Patch testing is a specialist tool to distinguish contact allergy from the more common irritant contact dermatitis (due to water, detergents, solvents, acids, alkalis and friction). Although some patterns of involvement are suggestive of specific allergy, they are not reliable. Examples include the centre of the palm and flexor aspects of fingers from rubber, nickel or plastic handle grips; the fingertips from formalin in laboratory workers, local anaesthetics in dentists, or garlic and onion in cooks; the flexor aspect of the wrist in lines from the leaves of a plant, such as Primula obconica.

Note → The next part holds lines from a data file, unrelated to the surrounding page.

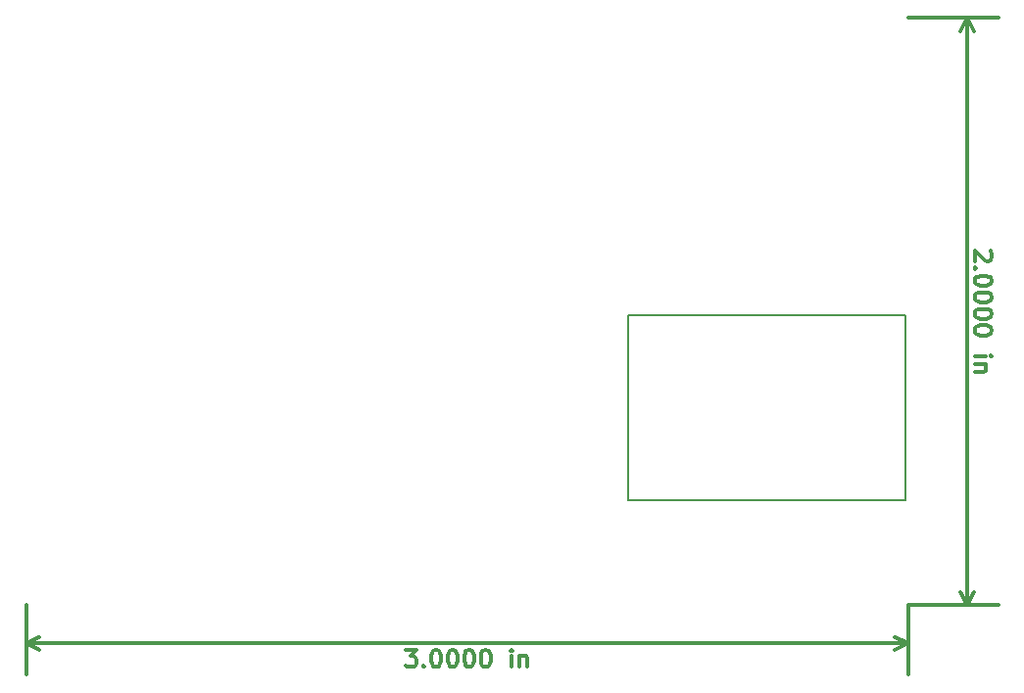
<source format=gbr>
G04 #@! TF.FileFunction,Other,Fab,Top*
%FSLAX46Y46*%
G04 Gerber Fmt 4.6, Leading zero omitted, Abs format (unit mm)*
G04 Created by KiCad (PCBNEW (2015-07-29 BZR 6016)-product) date Sat 12 Mar 2016 01:35:21 AM PST*
%MOMM*%
G01*
G04 APERTURE LIST*
%ADD10C,0.150000*%
%ADD11C,0.300000*%
%ADD12C,0.152400*%
G04 APERTURE END LIST*
D10*
D11*
X83588573Y-90950571D02*
X84517144Y-90950571D01*
X84017144Y-91522000D01*
X84231430Y-91522000D01*
X84374287Y-91593429D01*
X84445716Y-91664857D01*
X84517144Y-91807714D01*
X84517144Y-92164857D01*
X84445716Y-92307714D01*
X84374287Y-92379143D01*
X84231430Y-92450571D01*
X83802858Y-92450571D01*
X83660001Y-92379143D01*
X83588573Y-92307714D01*
X85160001Y-92307714D02*
X85231429Y-92379143D01*
X85160001Y-92450571D01*
X85088572Y-92379143D01*
X85160001Y-92307714D01*
X85160001Y-92450571D01*
X86160001Y-90950571D02*
X86302858Y-90950571D01*
X86445715Y-91022000D01*
X86517144Y-91093429D01*
X86588573Y-91236286D01*
X86660001Y-91522000D01*
X86660001Y-91879143D01*
X86588573Y-92164857D01*
X86517144Y-92307714D01*
X86445715Y-92379143D01*
X86302858Y-92450571D01*
X86160001Y-92450571D01*
X86017144Y-92379143D01*
X85945715Y-92307714D01*
X85874287Y-92164857D01*
X85802858Y-91879143D01*
X85802858Y-91522000D01*
X85874287Y-91236286D01*
X85945715Y-91093429D01*
X86017144Y-91022000D01*
X86160001Y-90950571D01*
X87588572Y-90950571D02*
X87731429Y-90950571D01*
X87874286Y-91022000D01*
X87945715Y-91093429D01*
X88017144Y-91236286D01*
X88088572Y-91522000D01*
X88088572Y-91879143D01*
X88017144Y-92164857D01*
X87945715Y-92307714D01*
X87874286Y-92379143D01*
X87731429Y-92450571D01*
X87588572Y-92450571D01*
X87445715Y-92379143D01*
X87374286Y-92307714D01*
X87302858Y-92164857D01*
X87231429Y-91879143D01*
X87231429Y-91522000D01*
X87302858Y-91236286D01*
X87374286Y-91093429D01*
X87445715Y-91022000D01*
X87588572Y-90950571D01*
X89017143Y-90950571D02*
X89160000Y-90950571D01*
X89302857Y-91022000D01*
X89374286Y-91093429D01*
X89445715Y-91236286D01*
X89517143Y-91522000D01*
X89517143Y-91879143D01*
X89445715Y-92164857D01*
X89374286Y-92307714D01*
X89302857Y-92379143D01*
X89160000Y-92450571D01*
X89017143Y-92450571D01*
X88874286Y-92379143D01*
X88802857Y-92307714D01*
X88731429Y-92164857D01*
X88660000Y-91879143D01*
X88660000Y-91522000D01*
X88731429Y-91236286D01*
X88802857Y-91093429D01*
X88874286Y-91022000D01*
X89017143Y-90950571D01*
X90445714Y-90950571D02*
X90588571Y-90950571D01*
X90731428Y-91022000D01*
X90802857Y-91093429D01*
X90874286Y-91236286D01*
X90945714Y-91522000D01*
X90945714Y-91879143D01*
X90874286Y-92164857D01*
X90802857Y-92307714D01*
X90731428Y-92379143D01*
X90588571Y-92450571D01*
X90445714Y-92450571D01*
X90302857Y-92379143D01*
X90231428Y-92307714D01*
X90160000Y-92164857D01*
X90088571Y-91879143D01*
X90088571Y-91522000D01*
X90160000Y-91236286D01*
X90231428Y-91093429D01*
X90302857Y-91022000D01*
X90445714Y-90950571D01*
X92731428Y-92450571D02*
X92731428Y-91450571D01*
X92731428Y-90950571D02*
X92659999Y-91022000D01*
X92731428Y-91093429D01*
X92802856Y-91022000D01*
X92731428Y-90950571D01*
X92731428Y-91093429D01*
X93445714Y-91450571D02*
X93445714Y-92450571D01*
X93445714Y-91593429D02*
X93517142Y-91522000D01*
X93660000Y-91450571D01*
X93874285Y-91450571D01*
X94017142Y-91522000D01*
X94088571Y-91664857D01*
X94088571Y-92450571D01*
X127010000Y-90422000D02*
X50810000Y-90422000D01*
X127010000Y-87120000D02*
X127010000Y-93122000D01*
X50810000Y-87120000D02*
X50810000Y-93122000D01*
X50810000Y-90422000D02*
X51936504Y-89835579D01*
X50810000Y-90422000D02*
X51936504Y-91008421D01*
X127010000Y-90422000D02*
X125883496Y-89835579D01*
X127010000Y-90422000D02*
X125883496Y-91008421D01*
X134118571Y-56470001D02*
X134190000Y-56541430D01*
X134261429Y-56684287D01*
X134261429Y-57041430D01*
X134190000Y-57184287D01*
X134118571Y-57255716D01*
X133975714Y-57327144D01*
X133832857Y-57327144D01*
X133618571Y-57255716D01*
X132761429Y-56398573D01*
X132761429Y-57327144D01*
X132904286Y-57970001D02*
X132832857Y-58041429D01*
X132761429Y-57970001D01*
X132832857Y-57898572D01*
X132904286Y-57970001D01*
X132761429Y-57970001D01*
X134261429Y-58970001D02*
X134261429Y-59112858D01*
X134190000Y-59255715D01*
X134118571Y-59327144D01*
X133975714Y-59398573D01*
X133690000Y-59470001D01*
X133332857Y-59470001D01*
X133047143Y-59398573D01*
X132904286Y-59327144D01*
X132832857Y-59255715D01*
X132761429Y-59112858D01*
X132761429Y-58970001D01*
X132832857Y-58827144D01*
X132904286Y-58755715D01*
X133047143Y-58684287D01*
X133332857Y-58612858D01*
X133690000Y-58612858D01*
X133975714Y-58684287D01*
X134118571Y-58755715D01*
X134190000Y-58827144D01*
X134261429Y-58970001D01*
X134261429Y-60398572D02*
X134261429Y-60541429D01*
X134190000Y-60684286D01*
X134118571Y-60755715D01*
X133975714Y-60827144D01*
X133690000Y-60898572D01*
X133332857Y-60898572D01*
X133047143Y-60827144D01*
X132904286Y-60755715D01*
X132832857Y-60684286D01*
X132761429Y-60541429D01*
X132761429Y-60398572D01*
X132832857Y-60255715D01*
X132904286Y-60184286D01*
X133047143Y-60112858D01*
X133332857Y-60041429D01*
X133690000Y-60041429D01*
X133975714Y-60112858D01*
X134118571Y-60184286D01*
X134190000Y-60255715D01*
X134261429Y-60398572D01*
X134261429Y-61827143D02*
X134261429Y-61970000D01*
X134190000Y-62112857D01*
X134118571Y-62184286D01*
X133975714Y-62255715D01*
X133690000Y-62327143D01*
X133332857Y-62327143D01*
X133047143Y-62255715D01*
X132904286Y-62184286D01*
X132832857Y-62112857D01*
X132761429Y-61970000D01*
X132761429Y-61827143D01*
X132832857Y-61684286D01*
X132904286Y-61612857D01*
X133047143Y-61541429D01*
X133332857Y-61470000D01*
X133690000Y-61470000D01*
X133975714Y-61541429D01*
X134118571Y-61612857D01*
X134190000Y-61684286D01*
X134261429Y-61827143D01*
X134261429Y-63255714D02*
X134261429Y-63398571D01*
X134190000Y-63541428D01*
X134118571Y-63612857D01*
X133975714Y-63684286D01*
X133690000Y-63755714D01*
X133332857Y-63755714D01*
X133047143Y-63684286D01*
X132904286Y-63612857D01*
X132832857Y-63541428D01*
X132761429Y-63398571D01*
X132761429Y-63255714D01*
X132832857Y-63112857D01*
X132904286Y-63041428D01*
X133047143Y-62970000D01*
X133332857Y-62898571D01*
X133690000Y-62898571D01*
X133975714Y-62970000D01*
X134118571Y-63041428D01*
X134190000Y-63112857D01*
X134261429Y-63255714D01*
X132761429Y-65541428D02*
X133761429Y-65541428D01*
X134261429Y-65541428D02*
X134190000Y-65469999D01*
X134118571Y-65541428D01*
X134190000Y-65612856D01*
X134261429Y-65541428D01*
X134118571Y-65541428D01*
X133761429Y-66255714D02*
X132761429Y-66255714D01*
X133618571Y-66255714D02*
X133690000Y-66327142D01*
X133761429Y-66470000D01*
X133761429Y-66684285D01*
X133690000Y-66827142D01*
X133547143Y-66898571D01*
X132761429Y-66898571D01*
X132090000Y-36320000D02*
X132090000Y-87120000D01*
X127010000Y-36320000D02*
X134790000Y-36320000D01*
X127010000Y-87120000D02*
X134790000Y-87120000D01*
X132090000Y-87120000D02*
X131503579Y-85993496D01*
X132090000Y-87120000D02*
X132676421Y-85993496D01*
X132090000Y-36320000D02*
X131503579Y-37446504D01*
X132090000Y-36320000D02*
X132676421Y-37446504D01*
D12*
X126800000Y-78000000D02*
X102800000Y-78000000D01*
X102800000Y-78000000D02*
X102800000Y-62000000D01*
X102800000Y-62000000D02*
X126800000Y-62000000D01*
X126800000Y-62000000D02*
X126800000Y-78000000D01*
M02*

</source>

What treatment should be recommended?
Specific treatment depends on the diagnosis and cause of the eruption. In general, dry skin should be protected, lubricated and soothed with emollients. Hand creams should be thick, and a thin amount should be applied frequently. They are not permitted in certain jobs (e.g. car painters), when they should be used liberally after hours. Gloves should be selected according to the required task and worn for short periods to protect the hands from injury; however, contact allergy may arise to rubber, leather, adhesives, and rarely to plastic materials.
As keratinocytes form a thick 'brick wall' in palmar skin, drugs penetrate poorly and the effect of topical steroids may be disappointing compared to other sites of the body. Contact dermatitis can be treated with ultrapotent topical steroids, applied no more than once or twice daily and accurately to the affected area. Typically, the steroid cream (if blistered) or ointment (if dry) is used for about four weeks, and then pulsed at weekends for four to eight weeks. Continued use of ultrapotent topical steroids should be regularly reviewed because of the risk of tachyphylaxis and skin atrophy.
Severe and/or persistent palmar dermatitis interfering with function may require specialist consultation and second line treatments. These may include phototherapy, methotrexate, azathioprine or systemic steroids.